/---

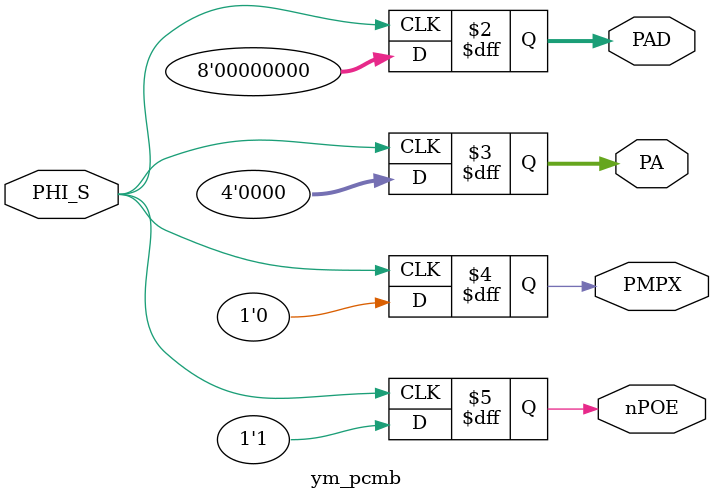
<source format=v>
`timescale 10ns/10ns

module ym_pcmb(
	input PHI_S,
	output reg [7:0] PAD,
	output reg [11:8] PA,
	output reg PMPX,
	output reg nPOE
);

	always @(posedge PHI_S)		// posedge ?
	begin
		PAD <= 8'b00000000;
		PA <= 4'b0000;
		PMPX <= 0;
		nPOE <= 1;
	end
	
endmodule

</source>
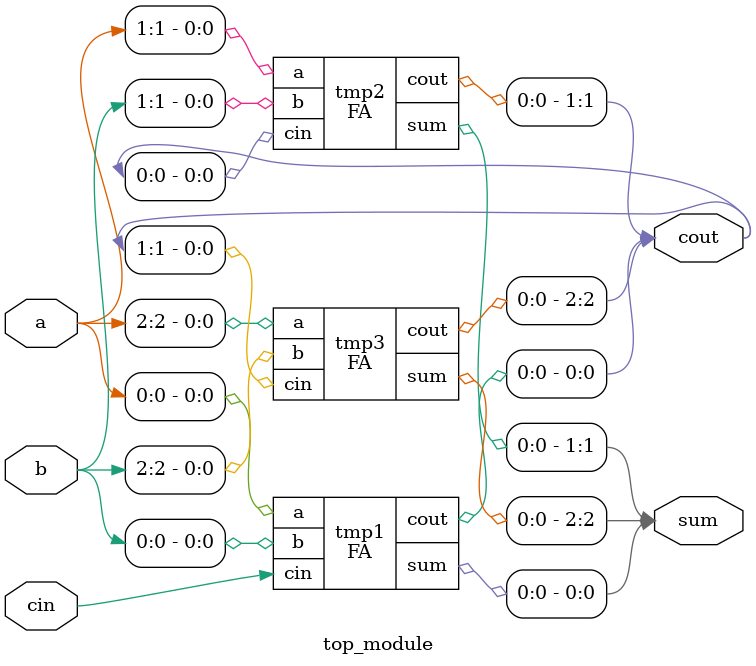
<source format=v>
module FA( 
    input a, b, cin,
    output cout, sum );
    
    wire w;
    assign w = a^b;
    assign sum = w^cin;
    assign cout = (a&b) | cin&w;

endmodule

module top_module( 
    input [2:0] a, b,
    input cin,
    output [2:0] cout,
    output [2:0] sum );
    
    FA tmp1(a[0],b[0],cin,cout[0],sum[0]);
    FA tmp2(a[1],b[1],cout[0],cout[1],sum[1]);
    FA tmp3(a[2],b[2],cout[1],cout[2],sum[2]);

endmodule
</source>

\---

*What is needed:*
A faithful, word-for-word copy of the records above, pictures left out, is the answer.

*Response box:*
<source format=v>
`timescale 10ns/10ns

module ym_pcmb(
	input PHI_S,
	output reg [7:0] PAD,
	output reg [11:8] PA,
	output reg PMPX,
	output reg nPOE
);

	always @(posedge PHI_S)		// posedge ?
	begin
		PAD <= 8'b00000000;
		PA <= 4'b0000;
		PMPX <= 0;
		nPOE <= 1;
	end
	
endmodule

</source>
<source format=v>
module FA( 
    input a, b, cin,
    output cout, sum );
    
    wire w;
    assign w = a^b;
    assign sum = w^cin;
    assign cout = (a&b) | cin&w;

endmodule

module top_module( 
    input [2:0] a, b,
    input cin,
    output [2:0] cout,
    output [2:0] sum );
    
    FA tmp1(a[0],b[0],cin,cout[0],sum[0]);
    FA tmp2(a[1],b[1],cout[0],cout[1],sum[1]);
    FA tmp3(a[2],b[2],cout[1],cout[2],sum[2]);

endmodule
</source>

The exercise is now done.